Washington State Ferries will host an open house from 6 to 8 p.m. at Vashon High School this evening about its most recent schedule proposal for the triangle route. WSF will conduct the meeting in an open house format, meaning that no WSF staff will give a presentation and that people can attend at any point within the two-hour time frame.

WSF released the schedule last Monday after a preliminary draft this summer raised large concerns on the island. Some of those concerns still remain with the current schedule.

Greg Beardsley, the longtime head of Vashon’s Ferry Advisory Committee, and Steve Stockett, one of the people advocating for a pendulum schedule, said nearly identical words about this version: “It is not well thought out enough.”

Among Beardsley’s concerns is an approximately 75-car reduction in vehicle allotment between 6:45 and 7:55 a.m. from Vashon to Fauntleroy. Those spaces are added back in between 7:55 and 9 a.m., which may be too late for late for many commuters, he said.

Overall, Vashon has lost four sailings each day, three of them in the afternoon and evening. People wanting to travel between Vashon and Fauntleroy will face long stretches between boats — often an hour more — with two sailings going to Southworth before Fauntleroy. The current schedule, between 4:35 and 8:45 p.m. has departures leaving Vashon at 4:35, 5:10, 5:35, 6:35, 7, 7:40, 8:30 and 8:45 p.m. The proposed schedule in that same time frame has sailings leaving Vashon at 4:35, 5:45, 6:40 (via Southworth), 7 (via Southworth) and 8:20 p.m.

As expected, this schedule does not include any single-destination sailings from Fauntleroy to either Vashon or Southworth.
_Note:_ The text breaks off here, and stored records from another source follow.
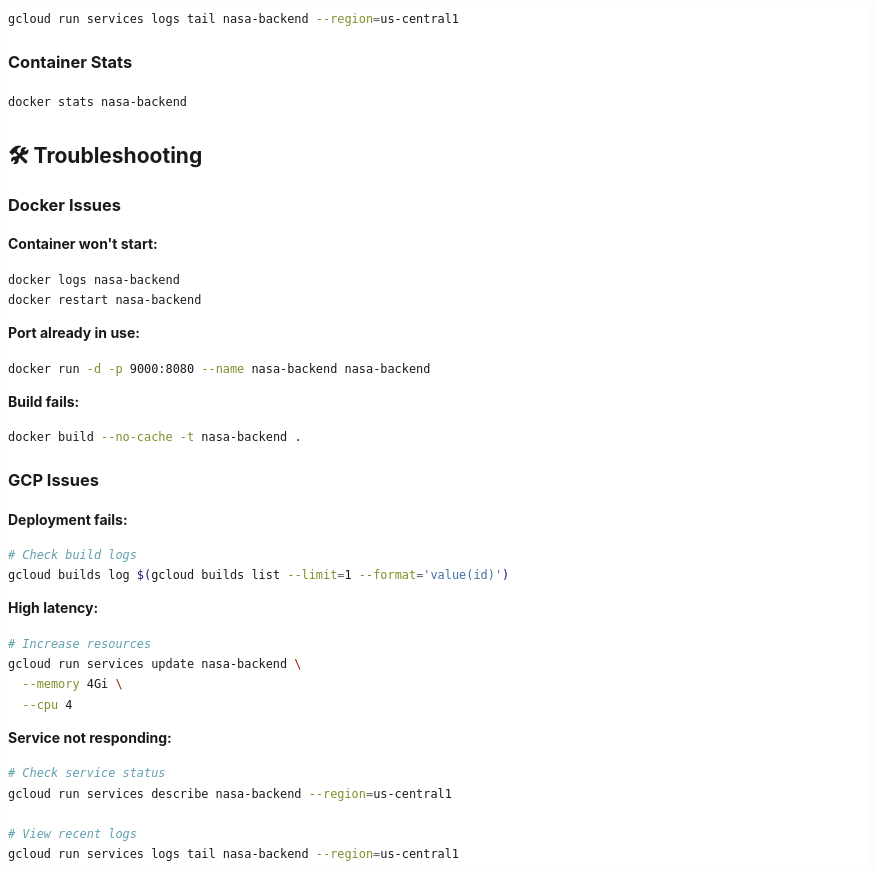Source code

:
 ```bash
gcloud run services logs tail nasa-backend --region=us-central1
```

### Container Stats

```bash
docker stats nasa-backend
```

## 🛠️ Troubleshooting

### Docker Issues

**Container won't start:**

```bash
docker logs nasa-backend
docker restart nasa-backend
```

**Port already in use:**

```bash
docker run -d -p 9000:8080 --name nasa-backend nasa-backend
```

**Build fails:**

```bash
docker build --no-cache -t nasa-backend .
```

### GCP Issues

**Deployment fails:**

```bash
# Check build logs
gcloud builds log $(gcloud builds list --limit=1 --format='value(id)')
```

**High latency:**

```bash
# Increase resources
gcloud run services update nasa-backend \
  --memory 4Gi \
  --cpu 4
```

**Service not responding:**

```bash
# Check service status
gcloud run services describe nasa-backend --region=us-central1

# View recent logs
gcloud run services logs tail nasa-backend --region=us-central1
```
Now, each boat will be a dual-destination sailing, but WSF has not provided vehicle allotments for peak or off-peak travel for the afternoon hours or indicated how it will prepare for and handle the resulting new traffic patterns.

“My biggest concern is that Southworth cars will take over and Vashon cars will get stuck in line,” Beardsley said.

Stockett said he believes the lines in Fauntleroy will be longer with the proposed schedule than they have been during the evening rush hour.

“They (WSF) are trying to solve the symptom, not the problem,” he said.

Beardsley shared similar thoughts, noting that WSF has not addressed the bottleneck that occurs at the ticketbooth, when both ticketed and non-ticketed passengers go through the same line.

“You cannot fill the boats if you cannot get cars through the tollbooth,” he said.

Islanders are encouraged to attend the meeting this evening, ask questions of ferry staff and provide their feedback about the proposed schedule by the deadline of Nov. 9.

The proposed schedule can be found online at tinyurl.com/ybtb99uo.